Cosa fare =>
Cita fedelmente il passo della recensione di Swimmin’ Pools, Movie Stars compreso tra "Giunto alla" e "alle proprie origini.", estremi inclusi.

Giunto alla
soglia dei sessant’anni (da compiere il 23 ottobre di quest’anno), Dwight
Yoakam continua a mantenere un’invidiabile energia creativa. E’ davvero
curioso, infatti, come un’artista considerato una sorta di istituzione della
musica country, e che ha venduto in carriera la bellezza di venticinque milioni
di dischi e raggranellato tanti riconoscimenti da poter concorrere con il
palmares del Real Madrid, abbia ancora la curiosità di vedere che effetto fa
mettersi in gioco. Perché Dwight, invece di replicare standards ormai
consolidati e, peraltro, assai fruttuosi, decide di scommettere sul proprio
passato e fa un lungo passo indietro nel tempo, tornando alle proprie origini.
In tutti i sensi. Recupera, infatti, vecchi successi e li rilegge in chiave
bluegrass, cioè attraverso quelle sonorità che rappresentano il patrimonio
genetico che Dwight ha acquisito per nascita (Yoakam è nato a Pikeville,
Kentucky, cittadina situata nel bel mezzo dei Monti Appalachi). In
Swimmin’ Pools, Movie Stars, dunque, c’è il sangue dei natali e ci sono le
radici personali; ci sono, soprattutto, grandi canzoni che hanno rappresentato
le tappe di un percorso di successo e ora trovano, invece, una seconda vita,
come fossero rigenerate da una selvatica genuinità. Non si tratta di un raschio
del barile voluto per meri fini commerciali, ma di un’operazione vincente e
convincente: classici come What I Don’t Know (da Buenas Noches From a Lonely
Room del 1988), Guitars, Cadillacs (title track dall’omonimo album d’esordio) o
Please, Please Baby (da Hillibilly Deluxe del 1987) sono posseduti da un
rinnovato slancio, suonano freschi e scalpitanti, goduriosissimi nella loro
(ritrovata) immediatezza. Yoakam, in definitiva, dimostra non solo di essere
uno dei più credibili depositari della tradizione a stelle e strisce, ma anche
uno dei pochi in grado di rileggerla con stili diversi e idee sempre
illuminanti. Poi, quando, a chiusura del disco, parte la cover di Purple Rain
di Prince (omaggio al genio di Minneapolis, deceduto durante le registrazioni
dell’album) anche il più pigro degli ascoltatori si rende conto di avere a che
fare con un artista a tutto tondo, uno capace di prendere il frutto di una
sensibilità agli antipodi dalla sua e trasformarla in un grande (e autentico)

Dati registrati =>
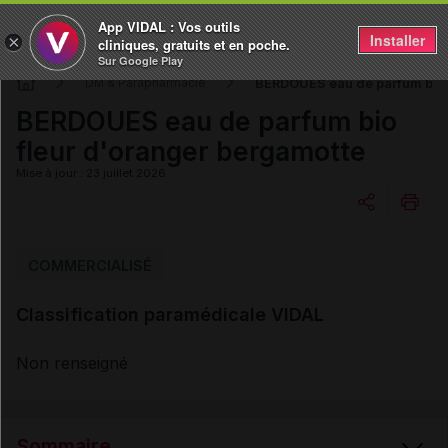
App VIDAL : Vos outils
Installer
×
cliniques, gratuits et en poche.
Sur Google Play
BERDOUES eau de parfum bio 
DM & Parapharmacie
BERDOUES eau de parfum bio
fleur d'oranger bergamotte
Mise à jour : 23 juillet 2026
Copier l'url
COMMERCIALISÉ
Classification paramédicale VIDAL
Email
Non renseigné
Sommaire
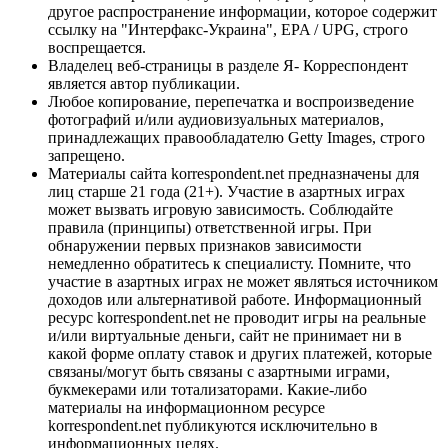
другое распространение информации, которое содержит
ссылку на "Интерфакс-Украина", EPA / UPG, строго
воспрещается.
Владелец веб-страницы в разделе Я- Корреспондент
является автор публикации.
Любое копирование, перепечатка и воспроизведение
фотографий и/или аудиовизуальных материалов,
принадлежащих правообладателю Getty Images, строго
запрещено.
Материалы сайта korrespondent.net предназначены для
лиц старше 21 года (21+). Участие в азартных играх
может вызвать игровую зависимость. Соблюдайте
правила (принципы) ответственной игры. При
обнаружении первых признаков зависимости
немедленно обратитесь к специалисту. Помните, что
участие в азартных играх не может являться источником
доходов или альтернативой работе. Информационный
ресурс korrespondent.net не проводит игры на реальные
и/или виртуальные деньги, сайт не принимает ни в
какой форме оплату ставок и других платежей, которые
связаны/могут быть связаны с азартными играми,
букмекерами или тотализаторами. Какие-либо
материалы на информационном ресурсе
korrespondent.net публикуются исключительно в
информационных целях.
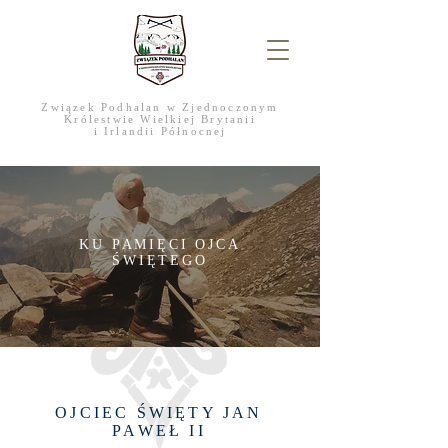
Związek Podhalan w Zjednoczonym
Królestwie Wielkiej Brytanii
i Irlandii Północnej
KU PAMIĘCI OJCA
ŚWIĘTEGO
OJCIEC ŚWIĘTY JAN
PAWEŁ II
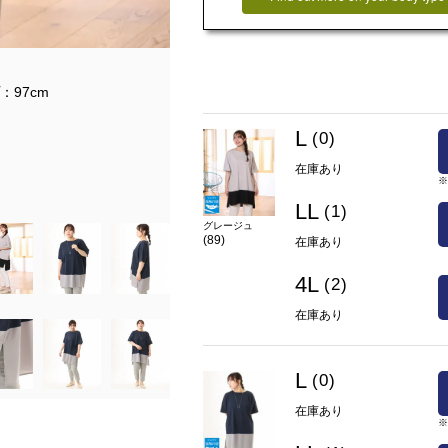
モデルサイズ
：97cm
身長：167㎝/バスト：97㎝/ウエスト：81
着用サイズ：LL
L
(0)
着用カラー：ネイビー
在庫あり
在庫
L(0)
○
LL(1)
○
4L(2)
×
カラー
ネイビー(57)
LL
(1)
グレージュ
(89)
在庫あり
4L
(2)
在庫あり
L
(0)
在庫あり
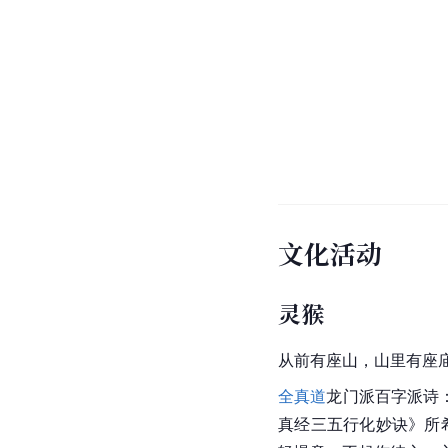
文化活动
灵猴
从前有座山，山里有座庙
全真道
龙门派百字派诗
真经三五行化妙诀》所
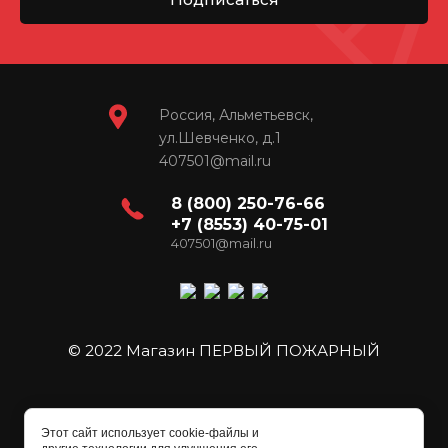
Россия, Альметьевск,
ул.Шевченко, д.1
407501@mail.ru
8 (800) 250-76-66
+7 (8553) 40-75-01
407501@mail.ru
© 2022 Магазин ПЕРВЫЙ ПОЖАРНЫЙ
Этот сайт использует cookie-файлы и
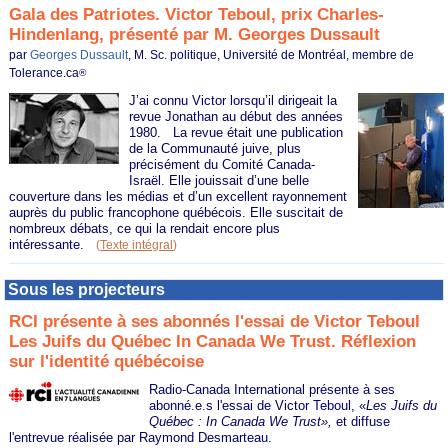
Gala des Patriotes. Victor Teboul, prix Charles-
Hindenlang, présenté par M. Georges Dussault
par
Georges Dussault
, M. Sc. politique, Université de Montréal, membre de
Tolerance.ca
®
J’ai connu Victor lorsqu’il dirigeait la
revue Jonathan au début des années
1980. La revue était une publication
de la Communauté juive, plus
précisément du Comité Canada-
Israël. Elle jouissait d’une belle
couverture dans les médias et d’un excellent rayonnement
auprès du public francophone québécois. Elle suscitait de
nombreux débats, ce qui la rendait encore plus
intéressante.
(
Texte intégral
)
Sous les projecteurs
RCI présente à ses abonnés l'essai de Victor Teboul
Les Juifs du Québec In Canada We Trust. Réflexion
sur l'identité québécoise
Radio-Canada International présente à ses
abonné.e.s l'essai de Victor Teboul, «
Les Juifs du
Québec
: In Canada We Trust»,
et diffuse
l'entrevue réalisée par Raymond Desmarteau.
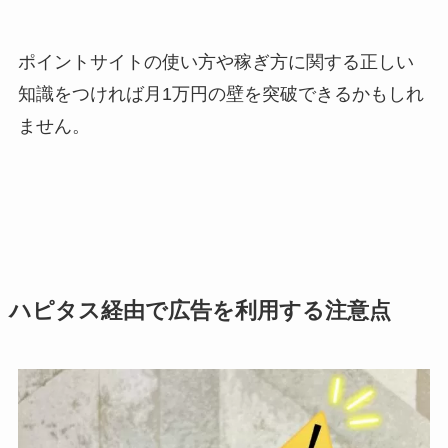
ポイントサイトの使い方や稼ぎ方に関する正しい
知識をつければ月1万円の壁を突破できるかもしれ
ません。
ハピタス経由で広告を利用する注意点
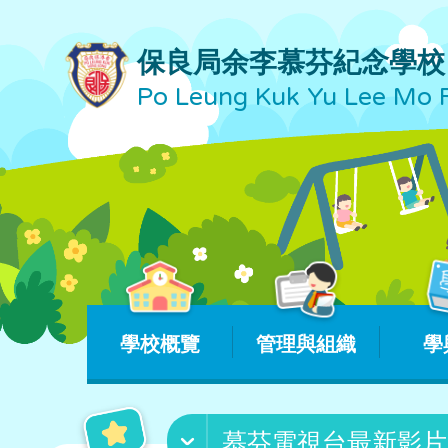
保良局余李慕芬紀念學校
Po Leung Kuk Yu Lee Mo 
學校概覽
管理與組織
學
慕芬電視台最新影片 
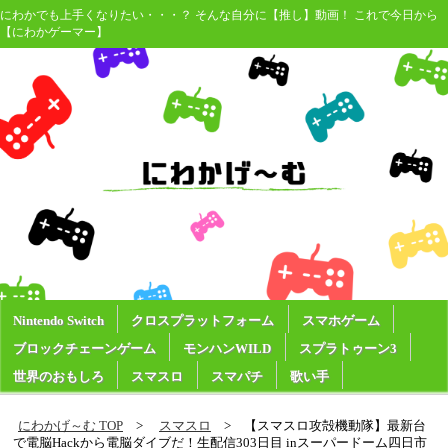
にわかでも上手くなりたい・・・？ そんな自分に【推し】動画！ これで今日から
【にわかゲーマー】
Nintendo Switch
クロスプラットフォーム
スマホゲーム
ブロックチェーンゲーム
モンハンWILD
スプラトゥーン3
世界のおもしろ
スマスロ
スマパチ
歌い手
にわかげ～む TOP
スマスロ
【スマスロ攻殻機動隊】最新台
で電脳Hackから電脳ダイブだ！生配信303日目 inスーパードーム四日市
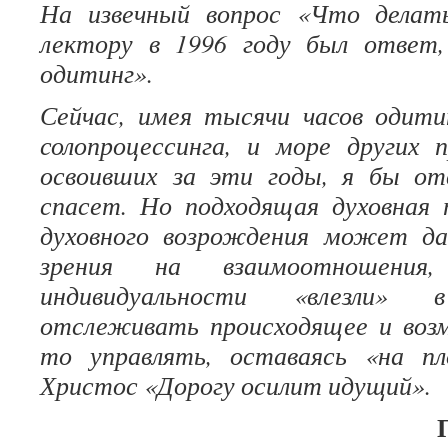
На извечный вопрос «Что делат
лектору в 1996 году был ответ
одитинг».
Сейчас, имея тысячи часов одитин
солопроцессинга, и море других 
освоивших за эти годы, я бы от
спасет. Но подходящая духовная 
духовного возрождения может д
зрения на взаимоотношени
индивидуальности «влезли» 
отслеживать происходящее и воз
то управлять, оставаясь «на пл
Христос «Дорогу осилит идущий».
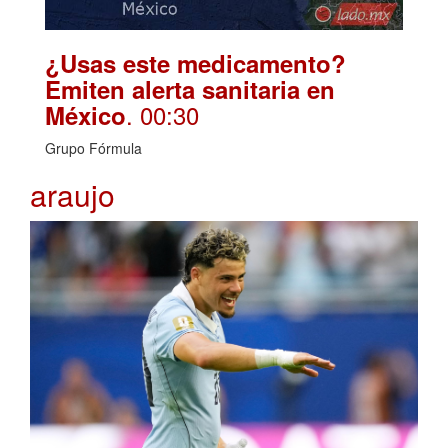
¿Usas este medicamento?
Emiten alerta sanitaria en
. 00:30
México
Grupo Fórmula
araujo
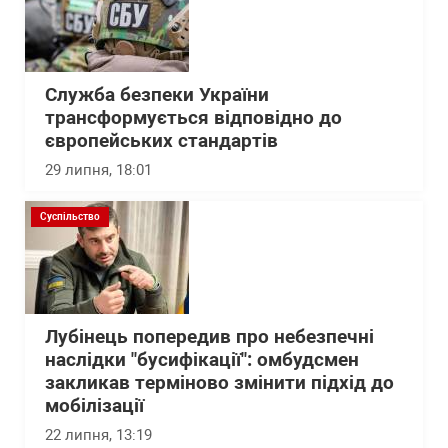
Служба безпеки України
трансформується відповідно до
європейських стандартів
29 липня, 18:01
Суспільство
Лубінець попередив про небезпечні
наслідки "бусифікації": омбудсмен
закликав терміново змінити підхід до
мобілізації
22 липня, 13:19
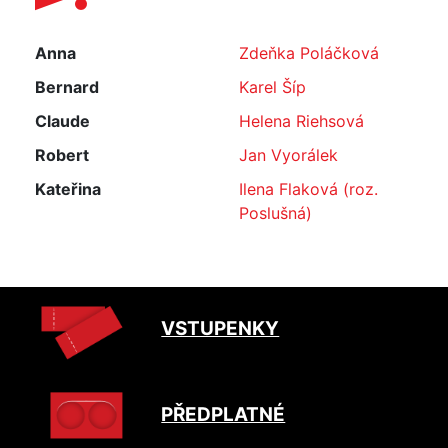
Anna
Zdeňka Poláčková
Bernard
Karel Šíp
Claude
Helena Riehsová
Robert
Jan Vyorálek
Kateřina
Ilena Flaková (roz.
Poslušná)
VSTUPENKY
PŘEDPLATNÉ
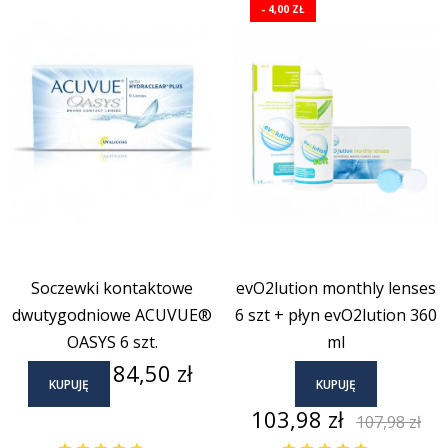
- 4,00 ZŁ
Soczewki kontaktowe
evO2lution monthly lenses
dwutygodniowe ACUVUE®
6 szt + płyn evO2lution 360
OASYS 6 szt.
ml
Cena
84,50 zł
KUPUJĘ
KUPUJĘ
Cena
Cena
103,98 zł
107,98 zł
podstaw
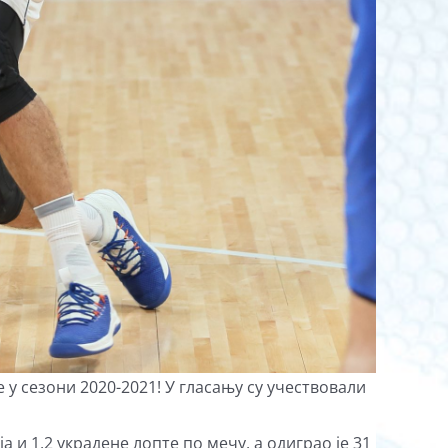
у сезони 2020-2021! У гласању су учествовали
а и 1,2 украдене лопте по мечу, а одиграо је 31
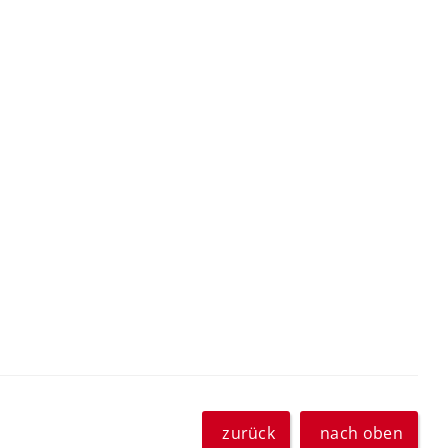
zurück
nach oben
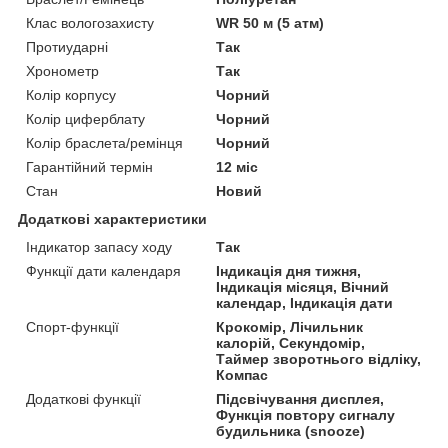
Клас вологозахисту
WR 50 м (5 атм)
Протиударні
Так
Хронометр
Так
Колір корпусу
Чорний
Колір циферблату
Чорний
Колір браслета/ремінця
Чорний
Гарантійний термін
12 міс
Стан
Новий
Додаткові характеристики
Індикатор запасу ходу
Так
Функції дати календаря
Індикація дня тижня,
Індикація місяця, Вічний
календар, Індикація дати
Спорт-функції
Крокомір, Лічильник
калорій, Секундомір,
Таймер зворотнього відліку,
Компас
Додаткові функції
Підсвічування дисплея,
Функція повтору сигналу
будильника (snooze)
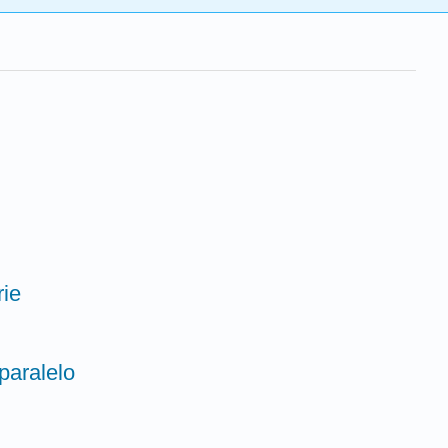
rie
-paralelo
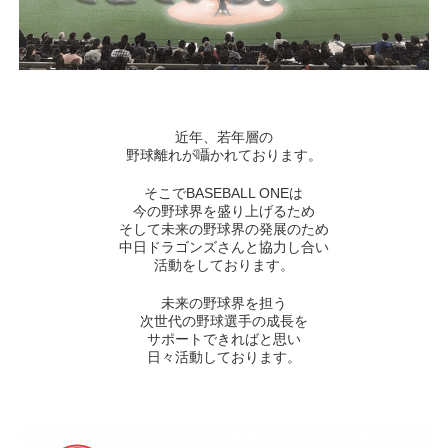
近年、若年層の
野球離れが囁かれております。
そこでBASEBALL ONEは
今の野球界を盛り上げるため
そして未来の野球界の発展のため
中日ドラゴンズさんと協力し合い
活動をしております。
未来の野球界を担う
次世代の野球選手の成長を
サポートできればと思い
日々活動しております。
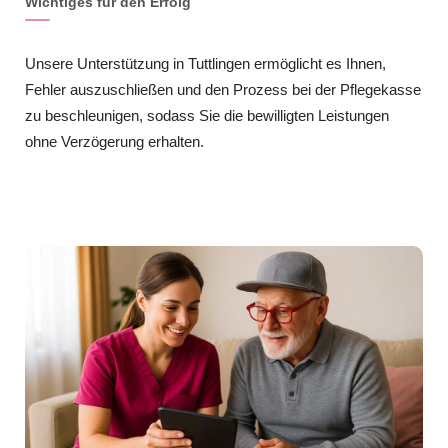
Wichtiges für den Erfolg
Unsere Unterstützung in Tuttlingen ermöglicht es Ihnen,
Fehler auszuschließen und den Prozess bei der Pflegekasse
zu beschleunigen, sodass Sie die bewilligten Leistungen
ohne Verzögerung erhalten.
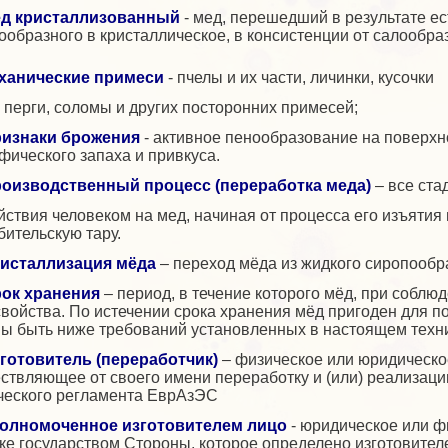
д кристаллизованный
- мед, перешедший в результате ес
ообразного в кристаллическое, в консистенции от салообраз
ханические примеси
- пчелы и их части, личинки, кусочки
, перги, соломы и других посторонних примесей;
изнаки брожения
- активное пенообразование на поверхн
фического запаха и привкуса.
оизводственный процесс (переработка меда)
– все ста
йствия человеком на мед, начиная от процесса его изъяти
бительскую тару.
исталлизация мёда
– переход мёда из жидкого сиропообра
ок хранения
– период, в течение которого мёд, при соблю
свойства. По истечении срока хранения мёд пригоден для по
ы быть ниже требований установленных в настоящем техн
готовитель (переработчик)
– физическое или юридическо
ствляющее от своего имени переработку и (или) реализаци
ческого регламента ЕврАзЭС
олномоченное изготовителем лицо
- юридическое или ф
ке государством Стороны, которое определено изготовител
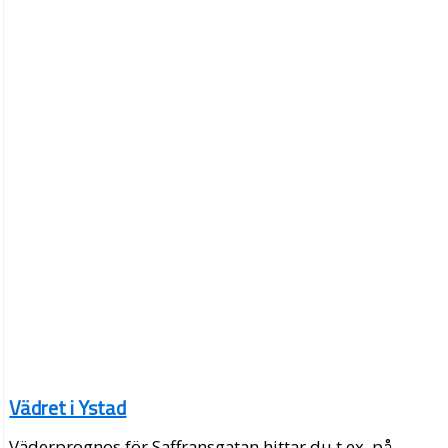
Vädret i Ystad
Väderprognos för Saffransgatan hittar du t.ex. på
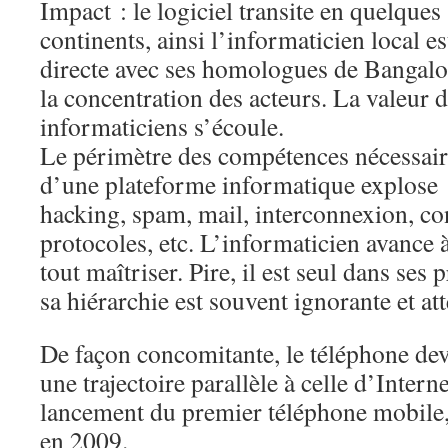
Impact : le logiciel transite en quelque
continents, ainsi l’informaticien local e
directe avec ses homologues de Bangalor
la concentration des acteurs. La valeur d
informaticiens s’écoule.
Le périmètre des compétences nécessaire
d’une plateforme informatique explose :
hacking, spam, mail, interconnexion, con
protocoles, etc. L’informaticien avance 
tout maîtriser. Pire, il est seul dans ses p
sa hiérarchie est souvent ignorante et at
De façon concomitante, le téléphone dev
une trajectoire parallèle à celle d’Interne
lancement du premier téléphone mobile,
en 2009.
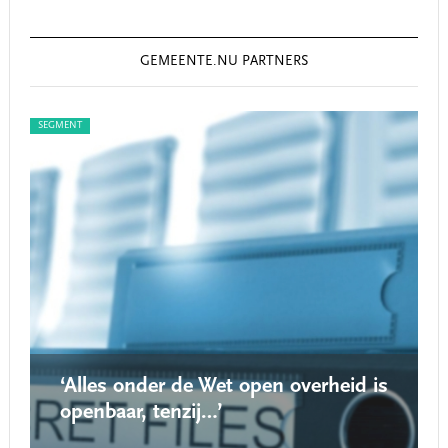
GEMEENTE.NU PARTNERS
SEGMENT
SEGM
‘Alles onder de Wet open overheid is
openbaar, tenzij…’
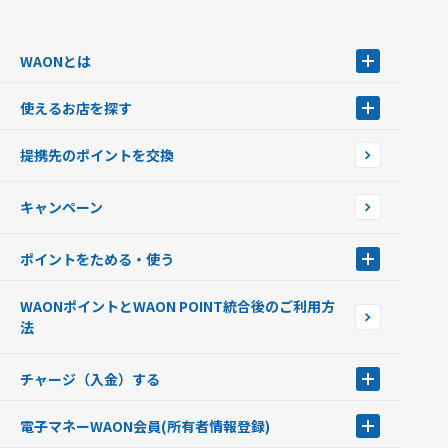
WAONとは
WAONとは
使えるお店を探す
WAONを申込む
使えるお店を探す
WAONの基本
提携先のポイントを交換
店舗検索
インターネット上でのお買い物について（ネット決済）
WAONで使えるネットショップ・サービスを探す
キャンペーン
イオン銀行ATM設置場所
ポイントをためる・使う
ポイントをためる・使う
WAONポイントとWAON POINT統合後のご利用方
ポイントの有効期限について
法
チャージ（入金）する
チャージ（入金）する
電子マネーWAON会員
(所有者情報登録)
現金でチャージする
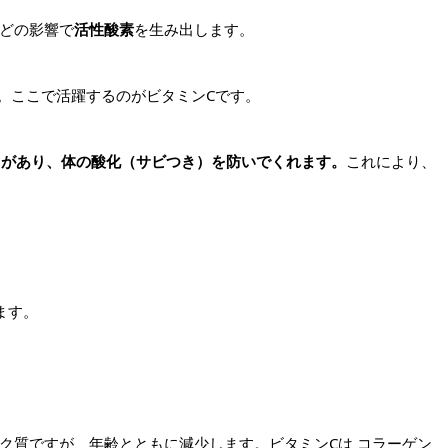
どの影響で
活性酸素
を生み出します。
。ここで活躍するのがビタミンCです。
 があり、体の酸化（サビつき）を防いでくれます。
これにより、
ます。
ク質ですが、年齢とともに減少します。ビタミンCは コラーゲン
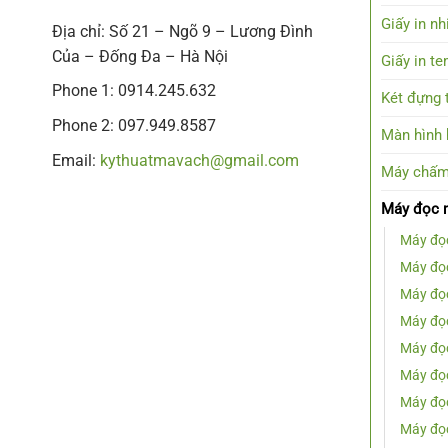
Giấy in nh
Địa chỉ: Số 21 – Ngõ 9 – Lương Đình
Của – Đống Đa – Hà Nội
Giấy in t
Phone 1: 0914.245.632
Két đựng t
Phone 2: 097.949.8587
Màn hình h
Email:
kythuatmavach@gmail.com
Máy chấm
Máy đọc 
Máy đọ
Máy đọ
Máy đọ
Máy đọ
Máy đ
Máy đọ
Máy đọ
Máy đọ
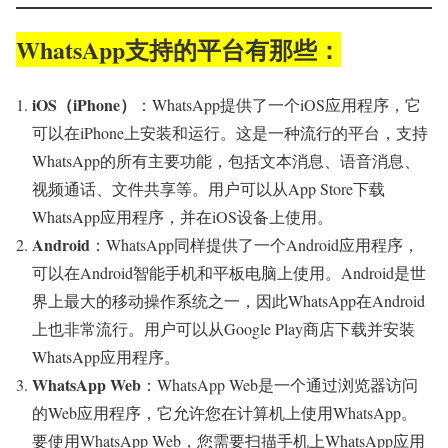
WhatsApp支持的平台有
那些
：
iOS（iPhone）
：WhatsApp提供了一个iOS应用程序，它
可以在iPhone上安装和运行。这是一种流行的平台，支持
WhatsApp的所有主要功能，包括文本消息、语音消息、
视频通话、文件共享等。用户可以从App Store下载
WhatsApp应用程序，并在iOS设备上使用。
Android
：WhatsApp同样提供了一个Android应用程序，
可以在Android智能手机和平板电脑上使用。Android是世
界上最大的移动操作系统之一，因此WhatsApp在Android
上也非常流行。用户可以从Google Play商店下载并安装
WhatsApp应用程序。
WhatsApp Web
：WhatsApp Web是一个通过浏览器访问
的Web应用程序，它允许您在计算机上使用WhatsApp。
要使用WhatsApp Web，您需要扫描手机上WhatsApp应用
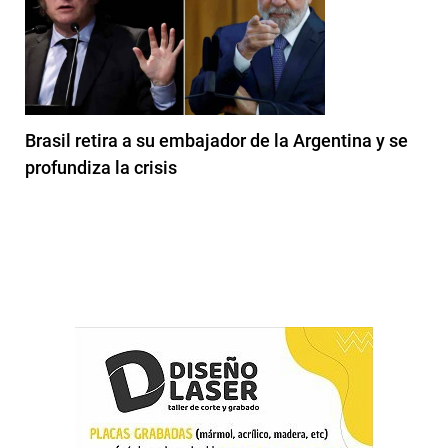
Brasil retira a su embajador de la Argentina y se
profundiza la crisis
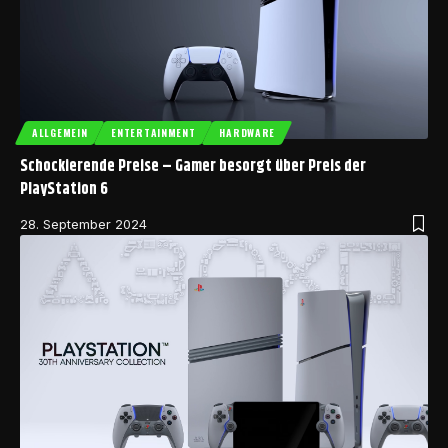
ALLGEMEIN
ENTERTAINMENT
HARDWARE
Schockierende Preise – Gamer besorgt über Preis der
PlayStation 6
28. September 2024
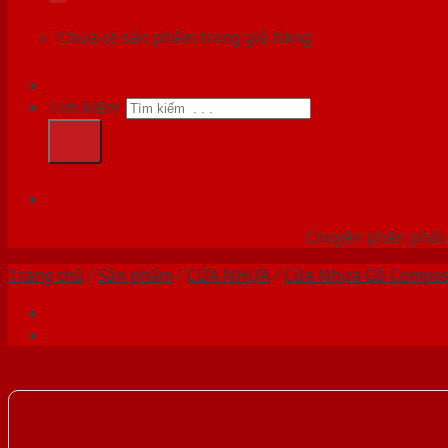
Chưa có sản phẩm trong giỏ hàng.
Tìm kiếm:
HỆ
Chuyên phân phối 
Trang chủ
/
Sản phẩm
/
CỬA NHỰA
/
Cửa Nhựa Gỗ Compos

Risposta =>
Giunto alla
soglia dei sessant’anni (da compiere il 23 ottobre di quest’anno), Dwight
Yoakam continua a mantenere un’invidiabile energia creativa. E’ davvero
curioso, infatti, come un’artista considerato una sorta di istituzione della
musica country, e che ha venduto in carriera la bellezza di venticinque milioni
di dischi e raggranellato tanti riconoscimenti da poter concorrere con il
palmares del Real Madrid, abbia ancora la curiosità di vedere che effetto fa
mettersi in gioco. Perché Dwight, invece di replicare standards ormai
consolidati e, peraltro, assai fruttuosi, decide di scommettere sul proprio
passato e fa un lungo passo indietro nel tempo, tornando alle proprie origini.